Text block:
━━━━
ScraperSensei provides a powerful selector engine based on CSS selectors with additional capabilities. This page demonstrates common selector patterns with examples to help you effectively extract data from web pages.
Text Matching
Basic Text Matching
article:has-text("ScraperSensei")
Matches any <article>
tag that contains the text “ScraperSensei”, even nested inside child elements.
<!-- Will match -->
<article>
<div>Welcome to ScraperSensei</div>
</article>
<!-- Will match -->
<article>ScraperSensei Documentation</article>
<!-- Will not match -->
<div>ScraperSensei</div>
Exact Text Matching
button:text-is("Log")
Matches elements with exact text content. Case-sensitive and trims whitespace.
<!-- Will match -->
<button> Log <span>in</span></button>
<!-- Will not match -->
<button>Log in</button>
<button>log</button>
<button>Login</button>
Text Pattern Matching
button:text-matches("Log\\s*in", "i")
Matches text using regex patterns. The example matches “Login”, “Log in”, “log IN”, etc.
━━━━
Provided material:

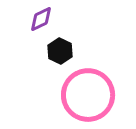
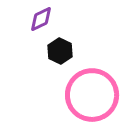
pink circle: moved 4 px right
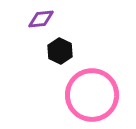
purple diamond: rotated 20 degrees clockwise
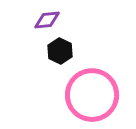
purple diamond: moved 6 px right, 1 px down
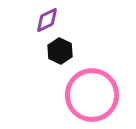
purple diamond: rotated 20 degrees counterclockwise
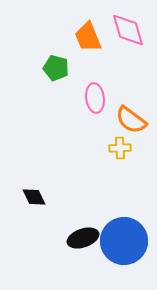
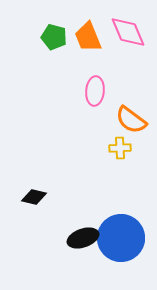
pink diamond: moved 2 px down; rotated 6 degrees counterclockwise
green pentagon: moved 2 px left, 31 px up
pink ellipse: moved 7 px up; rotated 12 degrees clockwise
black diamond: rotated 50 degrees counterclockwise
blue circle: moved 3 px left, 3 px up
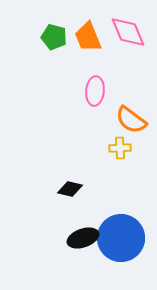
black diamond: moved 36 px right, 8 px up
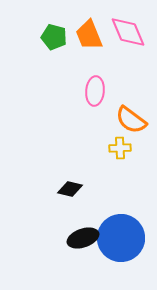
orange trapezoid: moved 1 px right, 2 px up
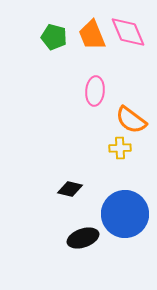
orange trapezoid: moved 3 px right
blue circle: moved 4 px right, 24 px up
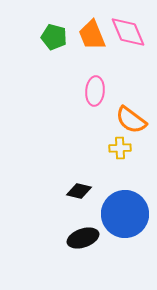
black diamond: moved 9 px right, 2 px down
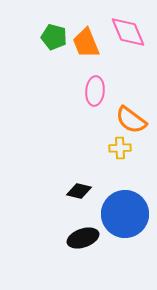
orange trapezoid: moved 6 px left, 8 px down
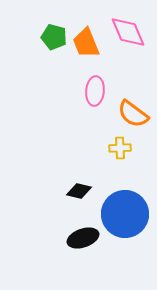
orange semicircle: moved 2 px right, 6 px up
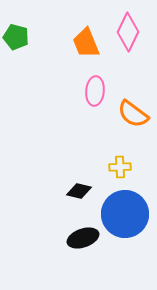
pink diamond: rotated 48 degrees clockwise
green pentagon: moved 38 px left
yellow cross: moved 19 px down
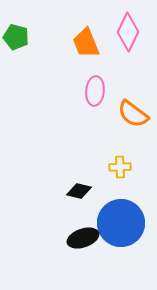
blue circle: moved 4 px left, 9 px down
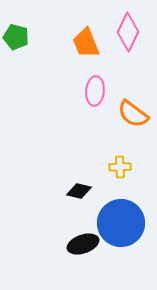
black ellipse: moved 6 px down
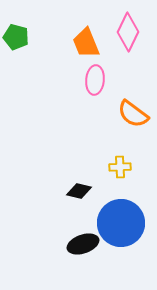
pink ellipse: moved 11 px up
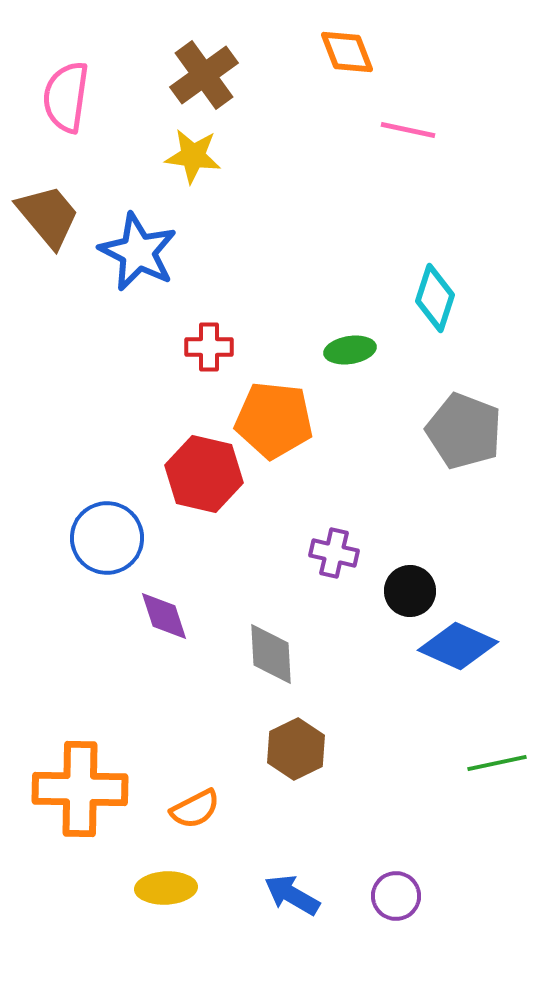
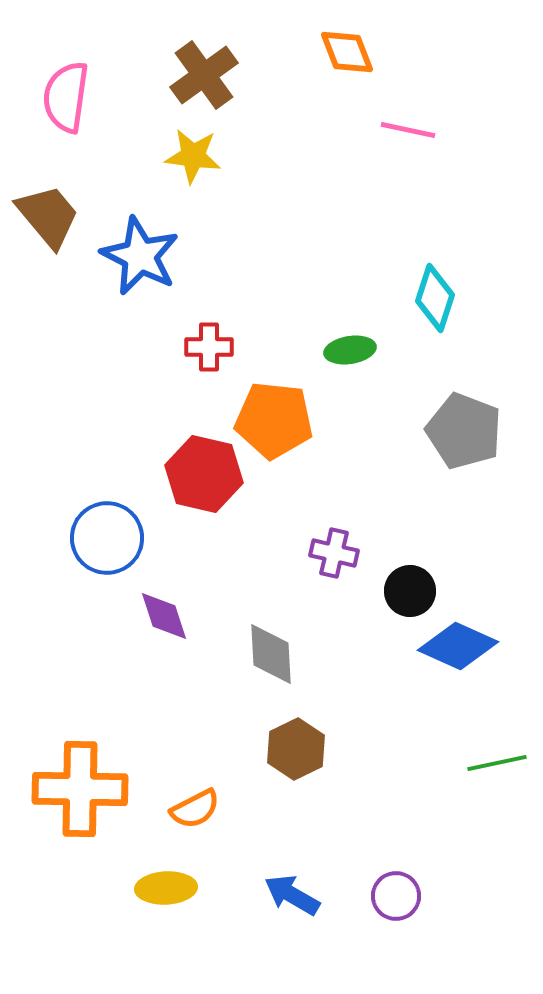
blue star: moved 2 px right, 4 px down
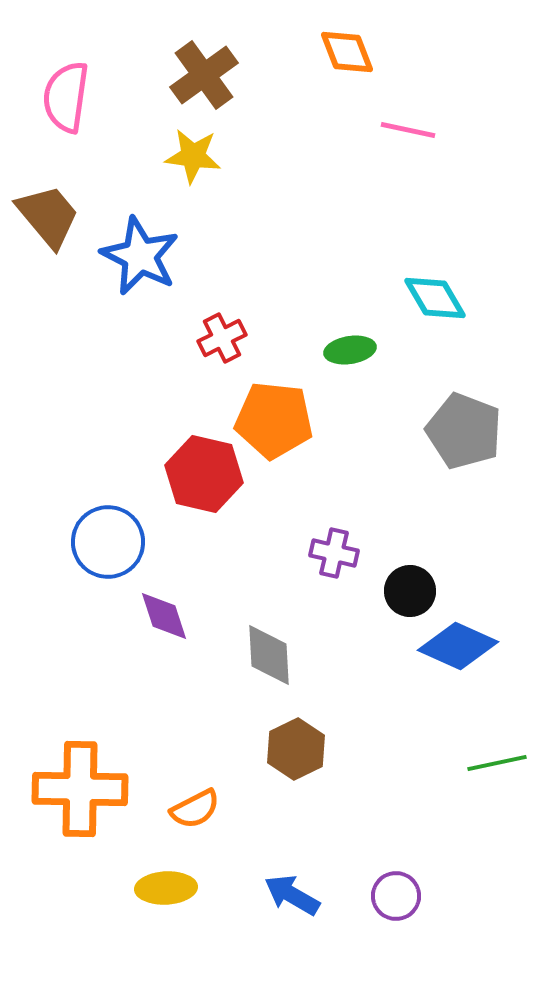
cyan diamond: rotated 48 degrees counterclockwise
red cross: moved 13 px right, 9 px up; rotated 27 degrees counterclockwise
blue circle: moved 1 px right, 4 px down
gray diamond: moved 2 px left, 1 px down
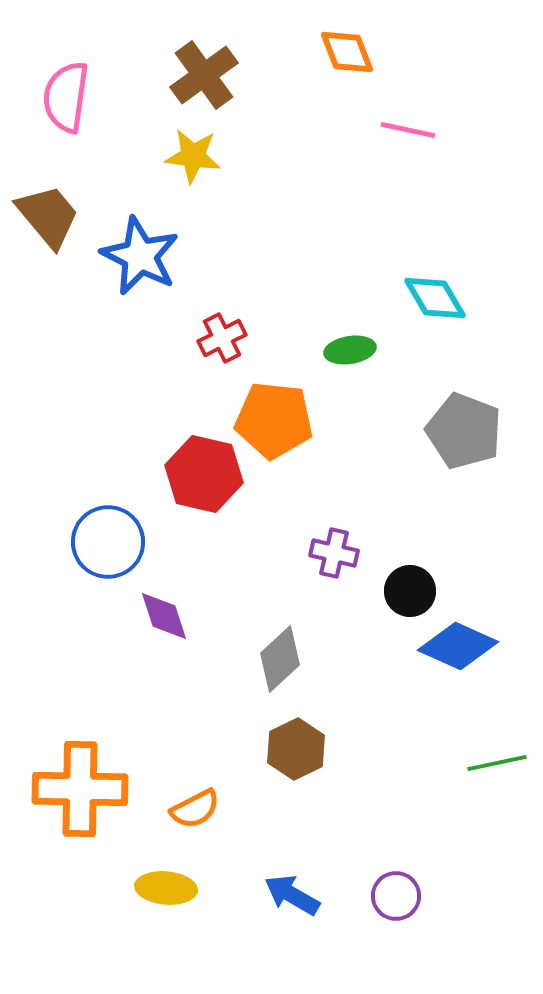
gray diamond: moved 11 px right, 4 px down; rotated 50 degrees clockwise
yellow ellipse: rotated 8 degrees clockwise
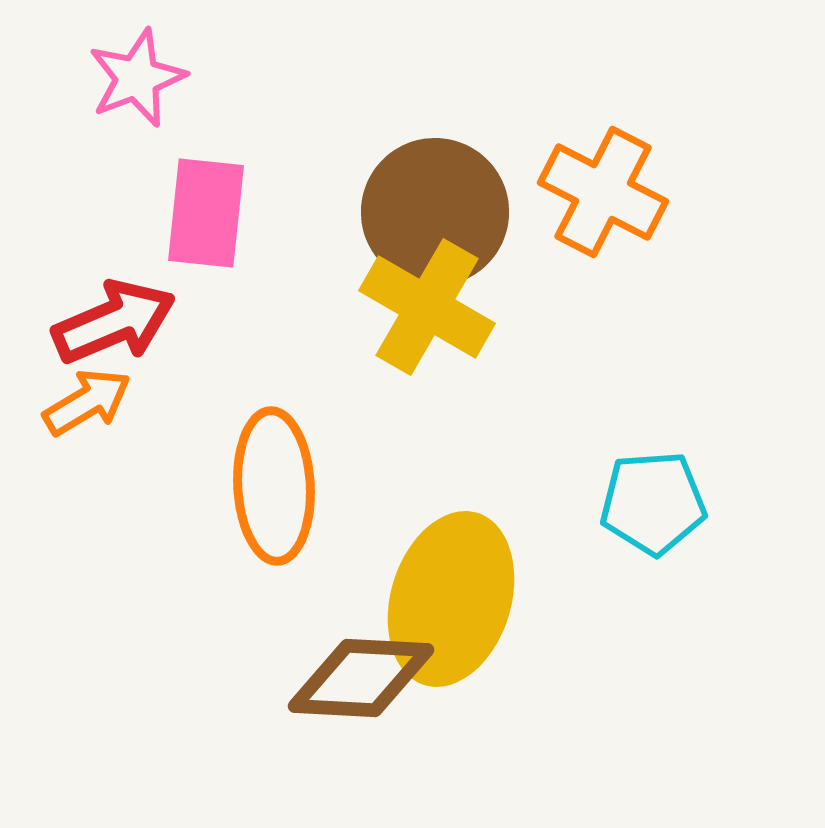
━━━━
Task: Write the next part of the ScraperSensei selector page, beginning after its final sentence. The records were taken from a separate source.

Exercise output:
<!-- All of these will match -->
<button>Login</button>
<button>Log in</button>
<button>LOG IN</button>
<button>log in</button>
Layout-Based Selectors
Position-Based
input:right-of(:text("Username"))
Matches input fields that are to the right of text “Username”
<!-- Will match -->
<div>
<label>Username</label>
<input type="text" />
</div>
<!-- Will not match -->
<div>
<input type="text" />
<label>Username</label>
</div>
button:near(.promo-card)
Matches buttons within 50 pixels of elements with class “promo-card”
<!-- Will match if button is within 50px of the div -->
<div class="promo-card">Special Offer!</div>
<button>Buy Now</button>
Distance Specification
button:near(:text("Username"), 120)
Matches buttons within 120 pixels of text “Username”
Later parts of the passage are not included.